**TASK REQUIREMENTS**
A. Please list every union file system implementation that the union file system article mentions by name.
B. Write the next part of the union file system article, picking up right after its final sentence about OverlayFS.

**DOCUMENT PASSAGE**
________________________

While adding and modifying may seem trivial, deleting is not. So let’s explore in this article what whiteout files are and how they can simulate the deletion of a file.

Another common use of filesystem unions is in containers: container images are made up of layers. If you launch a php container and then a nginx container, both images based on debian, you will only download the underlying debian image once. Files from the debian image may be modified or deleted by an image such as php or nginx. Thanks to union file system!

Understanding Union File System

Unions file system share a number of concepts, which we will illustrate with the following diagram:

File access by layer

Here we see a two-layer file system, referred to in the jargon as two branches. They are denoted Lower for the lowest layer and upper for the layer that is inserted on top of the lower layer; and finally Merged for the resulting view. Some implementations support more than 2 branches, with sometimes complex access and modification policies.

When a file is deleted from the union, a so-called whiteout file is placed in the upper layer to indicate that this file should no longer be displayed in the merged layer. The same concept applies to folders, which are referred to as opaque directory.

When accessing a file in the lower branch that has not been modified in upper, the lower file is accessed directly.

When a file is modified, its entire contents are copied from the lower branch to the upper branch. A file that is added, overwritten or modified will therefore have its entire contents in the upper layer.

History

The concept of whiteout file has its origins in the early development of file system unions.

Translucent File System is undoubtedly the first implementation of the whiteout file concept. Developed by David Hendricks in the 1980s for SunOS 3, the idea was to allow users of a machine to take advantage of the base system, making modifications without impacting other users, and without having access to other users’ files.

The first union mounts were implemented with BSD 4.4, in the 90s.

The best-known implementation today is UnionFS, by Erez Zadok. It was to be the implementation used for the Linux kernel, but like aufs, their code and solution didn’t convince to be fully integrated.

It wasn’t until 2014 that a union mount was integrated into the Linux kernel. This is OverlayFS. It arrived in kernel 3.18, after more than 4 years of rewrites and structural improvements, to reach the demanding and uncompromising level required for its integration into the official kernel.

________________________

**Dataset excerpts**
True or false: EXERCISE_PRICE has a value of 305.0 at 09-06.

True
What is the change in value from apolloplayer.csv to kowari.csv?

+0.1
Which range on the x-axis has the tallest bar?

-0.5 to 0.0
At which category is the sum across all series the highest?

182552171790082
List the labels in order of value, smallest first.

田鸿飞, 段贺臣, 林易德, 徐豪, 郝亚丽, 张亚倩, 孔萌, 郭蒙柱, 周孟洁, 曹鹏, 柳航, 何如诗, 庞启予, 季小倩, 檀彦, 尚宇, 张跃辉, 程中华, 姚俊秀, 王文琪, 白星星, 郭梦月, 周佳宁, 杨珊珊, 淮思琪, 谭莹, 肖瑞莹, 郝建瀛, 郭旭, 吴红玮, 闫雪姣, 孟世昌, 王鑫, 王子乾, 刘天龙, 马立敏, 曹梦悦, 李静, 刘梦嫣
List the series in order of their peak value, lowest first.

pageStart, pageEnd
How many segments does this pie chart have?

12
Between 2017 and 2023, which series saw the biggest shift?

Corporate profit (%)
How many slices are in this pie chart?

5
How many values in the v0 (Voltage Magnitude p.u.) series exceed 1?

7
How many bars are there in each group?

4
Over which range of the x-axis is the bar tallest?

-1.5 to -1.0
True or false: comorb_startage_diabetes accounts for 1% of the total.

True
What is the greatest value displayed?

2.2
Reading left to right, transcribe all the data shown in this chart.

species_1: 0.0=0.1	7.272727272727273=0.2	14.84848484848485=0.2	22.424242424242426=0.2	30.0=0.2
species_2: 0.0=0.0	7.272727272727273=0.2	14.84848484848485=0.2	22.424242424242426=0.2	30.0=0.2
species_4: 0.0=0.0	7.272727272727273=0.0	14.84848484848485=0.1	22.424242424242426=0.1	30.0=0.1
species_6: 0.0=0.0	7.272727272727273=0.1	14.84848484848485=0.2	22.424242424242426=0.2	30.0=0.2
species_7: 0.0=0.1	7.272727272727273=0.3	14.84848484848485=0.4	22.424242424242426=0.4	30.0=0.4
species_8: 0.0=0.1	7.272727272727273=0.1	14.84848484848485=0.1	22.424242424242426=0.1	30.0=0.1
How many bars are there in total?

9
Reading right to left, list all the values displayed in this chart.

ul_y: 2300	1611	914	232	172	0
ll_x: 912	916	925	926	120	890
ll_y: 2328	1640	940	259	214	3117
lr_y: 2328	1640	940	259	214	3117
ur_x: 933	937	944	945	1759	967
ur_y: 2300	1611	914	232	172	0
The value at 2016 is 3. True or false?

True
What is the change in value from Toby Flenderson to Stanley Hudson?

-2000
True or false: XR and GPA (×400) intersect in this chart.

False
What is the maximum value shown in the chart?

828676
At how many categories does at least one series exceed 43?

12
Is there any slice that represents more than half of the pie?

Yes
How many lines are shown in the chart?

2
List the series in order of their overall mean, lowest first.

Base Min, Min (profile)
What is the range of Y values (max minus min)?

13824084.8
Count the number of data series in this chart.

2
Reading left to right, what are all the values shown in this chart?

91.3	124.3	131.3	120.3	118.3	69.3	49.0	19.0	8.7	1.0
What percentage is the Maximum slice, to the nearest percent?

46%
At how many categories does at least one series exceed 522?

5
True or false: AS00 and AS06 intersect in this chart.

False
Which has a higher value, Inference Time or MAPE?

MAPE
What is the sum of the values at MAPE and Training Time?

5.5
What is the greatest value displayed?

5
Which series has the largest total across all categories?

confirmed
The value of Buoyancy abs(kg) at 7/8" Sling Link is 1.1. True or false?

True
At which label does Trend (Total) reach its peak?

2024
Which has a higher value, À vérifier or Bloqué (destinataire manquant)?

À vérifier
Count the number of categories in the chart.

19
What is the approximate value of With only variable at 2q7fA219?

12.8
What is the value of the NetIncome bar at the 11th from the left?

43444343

________________________

**RESULTS IN ORDER**
A. Translucent File System, UnionFS, aufs, OverlayFS

B.
What issues complicate the implementation of an union file system?

One of the trickiest problems is finding a way to represent file and folder deletions: it has to be a valid file (with or without metadata), as the information needs to be stored in a concrete way. In many implementations, a .wh.<filename> file serves as a whiteout file, which can create conflicts with the user’s own file names (or reduce the user’s choice of file names).

A similar problem applies to folders: should you delete every file contained in the folder, or does the mere presence of an opaque directory prevents discovery?

Memory usage can quickly get out of hand, especially if the implementation allows a lot of branches, because if you want the system to perform well you’ll need to have the topologies of each file system in memory.

Implementing mmap(2) is necessarily a nightmare: when a file is modified by two processes that mmap(2), we normally expect to see the modifications in both processes, but the first to make a modification creates a new file in the writeable branch. This makes it difficult to reconcile the pointers of the two processes.

Similarly, think about hard links management: all pointers to updated content should be modified in the write layer, but there is no pointer index, so it’s not easy to find the files to be updated.

And let’s not forget that the underlying file systems of each branch don’t necessarily have the same constraints (file name sizes, extended attributes, metadata, accent encoding, etc.), so you have to juggle between them, while returning consistent errors where appropriate.

And many more besides. Not least readdir(2), which needs to be stable despite the turbulence that can occur between two calls, …

See this series of articles summarizing the different implementations, their choices and differences: https://lwn.net/Articles/325369/, https://lwn.net/Articles/327738/.

In what follows, we’ll be concentrating mainly on the operation of this file system, trying as far as possible to draw parallels with the others.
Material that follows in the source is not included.